Und weiter: "Willst du mir geben, / womit mein Leben ich kann ernähren, / so lass mich hören allzeit im Herzen dies heilige Wort: "Gott ist das Größte, / das Schönst und Beste, Gott ist das Süßte / und Allergewisste, aus allen Schätzen der edelste Hort." (10)

Ein Jahr später hat er wieder Arbeit gefunden. Und kaum ist er dort zur Ruhe gekommen, da stirbt erst seine Frau, die er sehr geliebt hat, und danach sterben vier Kinder kurz hintereinander an einer schlimmen Krankheit. In einem Jahr bleibt von seiner Familie mit fünf Kindern nur er und sein sechsjähriger Sohn übrig. Und er betet:

"Hoff, o du arme Seele, / hoff und sei unverzagt! Gott wird dich aus der Höhle, / da dich der Kummer plagt, mit großen Gnaden rücken; / erwarte nur die Zeit, 50 wirst du schon erblicken / die Sonn der schönsten Freud. (294, 6)

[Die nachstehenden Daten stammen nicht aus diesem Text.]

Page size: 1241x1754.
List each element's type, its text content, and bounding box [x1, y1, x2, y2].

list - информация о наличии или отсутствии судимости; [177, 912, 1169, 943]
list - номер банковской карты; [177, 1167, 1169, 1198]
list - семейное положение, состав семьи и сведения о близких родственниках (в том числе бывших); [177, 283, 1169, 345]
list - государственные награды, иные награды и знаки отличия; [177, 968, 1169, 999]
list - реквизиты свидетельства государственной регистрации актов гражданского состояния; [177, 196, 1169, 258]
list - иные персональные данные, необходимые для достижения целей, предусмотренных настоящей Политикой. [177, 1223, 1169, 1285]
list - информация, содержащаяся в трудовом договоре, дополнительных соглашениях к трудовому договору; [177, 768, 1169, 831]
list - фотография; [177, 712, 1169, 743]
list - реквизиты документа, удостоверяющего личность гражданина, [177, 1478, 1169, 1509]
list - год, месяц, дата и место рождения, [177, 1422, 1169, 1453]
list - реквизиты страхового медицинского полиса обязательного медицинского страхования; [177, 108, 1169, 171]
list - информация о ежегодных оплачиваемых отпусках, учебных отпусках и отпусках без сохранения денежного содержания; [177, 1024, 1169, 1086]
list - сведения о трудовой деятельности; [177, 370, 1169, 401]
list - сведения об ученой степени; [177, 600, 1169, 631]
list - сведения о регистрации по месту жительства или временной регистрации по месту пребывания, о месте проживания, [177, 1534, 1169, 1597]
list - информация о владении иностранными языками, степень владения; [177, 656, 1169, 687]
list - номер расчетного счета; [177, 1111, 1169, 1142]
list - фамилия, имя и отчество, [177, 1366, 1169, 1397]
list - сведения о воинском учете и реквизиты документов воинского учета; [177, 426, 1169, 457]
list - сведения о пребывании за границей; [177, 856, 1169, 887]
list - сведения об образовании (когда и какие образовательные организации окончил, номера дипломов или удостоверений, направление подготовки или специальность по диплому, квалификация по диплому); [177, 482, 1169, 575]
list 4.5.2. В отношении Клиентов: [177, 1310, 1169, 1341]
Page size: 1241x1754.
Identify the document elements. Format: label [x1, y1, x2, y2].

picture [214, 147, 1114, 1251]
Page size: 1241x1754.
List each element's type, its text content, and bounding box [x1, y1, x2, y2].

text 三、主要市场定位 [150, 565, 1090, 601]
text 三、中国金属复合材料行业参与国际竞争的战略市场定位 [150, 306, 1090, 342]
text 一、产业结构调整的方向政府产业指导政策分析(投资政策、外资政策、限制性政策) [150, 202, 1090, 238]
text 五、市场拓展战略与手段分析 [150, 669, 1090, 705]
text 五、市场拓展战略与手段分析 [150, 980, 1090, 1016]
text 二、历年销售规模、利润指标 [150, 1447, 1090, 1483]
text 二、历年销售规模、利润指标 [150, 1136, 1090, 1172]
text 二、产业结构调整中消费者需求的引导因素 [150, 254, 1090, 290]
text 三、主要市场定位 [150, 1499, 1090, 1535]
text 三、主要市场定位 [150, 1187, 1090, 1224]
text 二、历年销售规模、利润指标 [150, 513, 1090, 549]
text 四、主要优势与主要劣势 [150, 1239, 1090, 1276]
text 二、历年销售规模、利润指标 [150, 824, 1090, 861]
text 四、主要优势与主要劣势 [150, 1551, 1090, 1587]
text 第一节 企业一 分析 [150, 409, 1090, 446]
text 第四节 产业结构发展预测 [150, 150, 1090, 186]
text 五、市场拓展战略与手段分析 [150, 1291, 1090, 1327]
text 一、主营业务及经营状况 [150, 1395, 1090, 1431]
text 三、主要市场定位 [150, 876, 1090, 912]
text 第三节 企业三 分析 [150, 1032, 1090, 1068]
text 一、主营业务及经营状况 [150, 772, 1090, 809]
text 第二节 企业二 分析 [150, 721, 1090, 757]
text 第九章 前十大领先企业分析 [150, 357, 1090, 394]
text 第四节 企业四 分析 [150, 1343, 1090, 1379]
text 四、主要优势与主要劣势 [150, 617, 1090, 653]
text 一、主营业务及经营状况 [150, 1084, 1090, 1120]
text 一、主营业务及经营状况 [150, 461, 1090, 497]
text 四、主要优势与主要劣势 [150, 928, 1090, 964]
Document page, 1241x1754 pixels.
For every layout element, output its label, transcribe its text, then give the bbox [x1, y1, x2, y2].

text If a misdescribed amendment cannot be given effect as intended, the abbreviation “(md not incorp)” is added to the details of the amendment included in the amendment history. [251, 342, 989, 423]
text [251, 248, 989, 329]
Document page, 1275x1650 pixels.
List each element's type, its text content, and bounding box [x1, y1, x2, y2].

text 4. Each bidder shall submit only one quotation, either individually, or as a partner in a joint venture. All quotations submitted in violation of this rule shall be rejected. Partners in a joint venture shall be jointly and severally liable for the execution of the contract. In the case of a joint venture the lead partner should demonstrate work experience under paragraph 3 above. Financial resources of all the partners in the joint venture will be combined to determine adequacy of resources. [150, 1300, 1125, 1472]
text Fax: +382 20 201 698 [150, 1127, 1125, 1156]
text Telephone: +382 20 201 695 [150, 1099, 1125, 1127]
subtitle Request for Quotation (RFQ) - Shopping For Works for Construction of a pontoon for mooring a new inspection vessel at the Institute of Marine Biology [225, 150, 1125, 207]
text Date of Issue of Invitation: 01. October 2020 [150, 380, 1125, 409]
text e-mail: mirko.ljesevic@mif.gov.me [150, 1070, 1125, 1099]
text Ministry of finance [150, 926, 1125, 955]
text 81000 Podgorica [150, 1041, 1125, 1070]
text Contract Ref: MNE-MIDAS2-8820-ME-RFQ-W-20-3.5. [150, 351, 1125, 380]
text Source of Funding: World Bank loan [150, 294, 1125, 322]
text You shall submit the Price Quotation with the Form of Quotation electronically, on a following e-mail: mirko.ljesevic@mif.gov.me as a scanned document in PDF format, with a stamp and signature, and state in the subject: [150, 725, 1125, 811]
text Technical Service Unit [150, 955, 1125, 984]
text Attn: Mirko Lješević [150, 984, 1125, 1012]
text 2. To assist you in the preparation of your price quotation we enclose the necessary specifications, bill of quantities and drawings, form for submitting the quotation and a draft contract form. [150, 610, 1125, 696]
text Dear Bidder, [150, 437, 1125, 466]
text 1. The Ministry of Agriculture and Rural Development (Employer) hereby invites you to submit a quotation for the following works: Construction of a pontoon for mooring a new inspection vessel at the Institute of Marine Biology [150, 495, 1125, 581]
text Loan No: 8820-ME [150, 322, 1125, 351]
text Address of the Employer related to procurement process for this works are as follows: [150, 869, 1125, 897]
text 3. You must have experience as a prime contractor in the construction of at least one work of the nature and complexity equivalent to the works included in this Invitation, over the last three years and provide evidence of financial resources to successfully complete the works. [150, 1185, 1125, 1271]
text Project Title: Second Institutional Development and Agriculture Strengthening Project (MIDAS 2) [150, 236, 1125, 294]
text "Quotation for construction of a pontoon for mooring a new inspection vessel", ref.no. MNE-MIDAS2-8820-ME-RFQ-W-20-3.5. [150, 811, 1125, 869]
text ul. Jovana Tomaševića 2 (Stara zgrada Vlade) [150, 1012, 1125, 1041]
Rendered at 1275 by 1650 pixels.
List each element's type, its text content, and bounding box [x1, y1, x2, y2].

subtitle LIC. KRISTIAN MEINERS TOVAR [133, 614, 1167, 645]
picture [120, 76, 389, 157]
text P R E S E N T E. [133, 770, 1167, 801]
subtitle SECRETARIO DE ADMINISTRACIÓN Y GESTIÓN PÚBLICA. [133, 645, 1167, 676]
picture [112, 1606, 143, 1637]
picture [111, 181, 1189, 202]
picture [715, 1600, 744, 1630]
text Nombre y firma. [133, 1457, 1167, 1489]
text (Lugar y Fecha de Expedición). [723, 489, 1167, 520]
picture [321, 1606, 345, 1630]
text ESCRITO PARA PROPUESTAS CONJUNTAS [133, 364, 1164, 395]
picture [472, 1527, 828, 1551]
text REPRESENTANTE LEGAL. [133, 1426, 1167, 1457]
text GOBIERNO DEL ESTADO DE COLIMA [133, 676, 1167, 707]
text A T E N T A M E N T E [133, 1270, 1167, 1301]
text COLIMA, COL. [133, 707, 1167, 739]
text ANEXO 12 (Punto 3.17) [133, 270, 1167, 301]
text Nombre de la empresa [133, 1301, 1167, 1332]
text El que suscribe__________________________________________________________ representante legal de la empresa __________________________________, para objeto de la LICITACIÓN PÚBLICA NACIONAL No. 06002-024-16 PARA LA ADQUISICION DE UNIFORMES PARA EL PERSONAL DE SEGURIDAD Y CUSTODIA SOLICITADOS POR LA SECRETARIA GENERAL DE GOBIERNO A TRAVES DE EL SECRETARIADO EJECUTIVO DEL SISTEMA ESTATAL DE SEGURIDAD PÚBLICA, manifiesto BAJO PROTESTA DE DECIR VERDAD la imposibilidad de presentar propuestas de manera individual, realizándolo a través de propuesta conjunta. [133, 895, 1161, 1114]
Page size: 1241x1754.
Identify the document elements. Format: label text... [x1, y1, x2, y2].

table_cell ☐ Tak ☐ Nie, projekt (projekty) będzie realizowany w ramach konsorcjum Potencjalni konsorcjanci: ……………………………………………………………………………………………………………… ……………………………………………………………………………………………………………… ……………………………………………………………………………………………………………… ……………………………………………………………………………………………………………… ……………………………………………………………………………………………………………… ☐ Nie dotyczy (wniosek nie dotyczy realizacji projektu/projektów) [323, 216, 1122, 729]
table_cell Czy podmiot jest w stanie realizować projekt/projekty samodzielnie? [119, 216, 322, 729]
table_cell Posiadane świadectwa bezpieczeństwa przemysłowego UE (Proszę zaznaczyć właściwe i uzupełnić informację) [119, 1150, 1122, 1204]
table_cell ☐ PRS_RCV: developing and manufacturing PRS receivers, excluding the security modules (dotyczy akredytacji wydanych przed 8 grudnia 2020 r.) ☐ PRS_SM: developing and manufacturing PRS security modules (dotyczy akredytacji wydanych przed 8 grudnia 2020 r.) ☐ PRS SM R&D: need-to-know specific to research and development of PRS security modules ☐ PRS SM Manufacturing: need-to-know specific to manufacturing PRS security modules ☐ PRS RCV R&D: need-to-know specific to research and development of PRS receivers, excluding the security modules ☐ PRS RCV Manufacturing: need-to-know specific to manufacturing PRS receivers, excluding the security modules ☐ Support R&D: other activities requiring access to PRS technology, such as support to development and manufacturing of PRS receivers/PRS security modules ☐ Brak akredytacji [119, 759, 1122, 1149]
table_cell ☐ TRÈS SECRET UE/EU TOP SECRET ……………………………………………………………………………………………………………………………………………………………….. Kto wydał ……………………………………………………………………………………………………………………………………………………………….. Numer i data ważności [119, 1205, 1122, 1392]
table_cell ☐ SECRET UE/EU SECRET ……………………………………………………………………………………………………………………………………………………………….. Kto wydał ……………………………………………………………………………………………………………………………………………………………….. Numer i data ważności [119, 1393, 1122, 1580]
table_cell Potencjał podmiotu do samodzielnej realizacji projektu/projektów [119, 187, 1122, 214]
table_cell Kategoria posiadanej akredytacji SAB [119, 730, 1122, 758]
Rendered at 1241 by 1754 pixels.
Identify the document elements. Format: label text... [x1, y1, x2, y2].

Auf, auf, gib deinem Schmerze / und Sorgen gute Nacht, lass fahren, was das Herze / betrübt und traurig macht; bist du doch nicht Regente, / der alles führen soll, Gott sitzt im Regimente / und führet alles wohl." (7)

Paul Gerhardt lebt noch acht Jahre. Als er einsam stirbt, so wird erzählt, hat er geflüstert die Worte: "Komm Herr!" Und dann: "Kann uns doch kein Tod nicht töten, sondern reißt unsern Geist aus viel tausend Nöten." (297, 8)

Dann ist er gestorben. Zu seiner Beerdigung sind wenig Leute gekommen. Und heute weiß keiner genau, wo er begraben ist.

Er, von dem ich erzählt habe, ist Paul Gerhardt. Von ihm stehen 33 Lieder in unserem Gesangbuch. Diese Lieder sind gesungene Gebete. Er war klug, weil er Gott kannte. Er hat Glückliches und Schreckliches erlebt. Vieles in seinem Leben konnte er nicht aufrechnen, konnte er nicht verstehen. Und das hat er auch nicht verharmlost, sondern damit hat er gelebt und hat sich damit nicht aufgehalten; hat nach vorn geschaut. Denn er hat sein Leben immer als eine Reise zu Gott verstanden; einen Weg, auf dem er sich zu bewähren hatte, Und weil viele von uns ähnliches erlebt haben, rühren uns seine Worte.

Gott übt Barmherzigkeit und Recht und Gerechtigkeit auf Erden, nicht wir. Wir sollen nachfolgen und dienen und uns der Führung Seines Geistes anvertrauen, alles andere ist Seine Sache - AMEN!